Friday, January 8, 2010

But hold on...

In all fairness to the quote in my last post, I thought it might be useful to examine the current bestsellers and see if I could spot the trends suggested: I couldn't. There is a wonderful mix, with plenty of "my ilk," though granted many of them are quite established. I suspect the quote referred to breaking a new author in, but I am still salved to see that people want to read about the characters and genre I write in.

I did find this, however, at #8 on the Paperback Trade Fiction list:

PRIDE AND PREJUDICE AND ZOMBIES, by Jane Austen and Seth Grahame-Smith. (Quirk, $12.95.) The classic story, retold with “ultraviolent zombie mayhem.”

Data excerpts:
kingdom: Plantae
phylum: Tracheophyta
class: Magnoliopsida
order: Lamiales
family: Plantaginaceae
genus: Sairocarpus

The tasks:
a – Duplicate a passage of the bestseller post, starting with "But hold on..." and going on through "I write in.".
b – In the bestseller post, what list had Pride and Prejudice and Zombies at #8?

Responses by task:
a –
But hold on...

In all fairness to the quote in my last post, I thought it might be useful to examine the current bestsellers and see if I could spot the trends suggested: I couldn't. There is a wonderful mix, with plenty of "my ilk," though granted many of them are quite established. I suspect the quote referred to breaking a new author in, but I am still salved to see that people want to read about the characters and genre I write in.

b – The Paperback Trade Fiction list.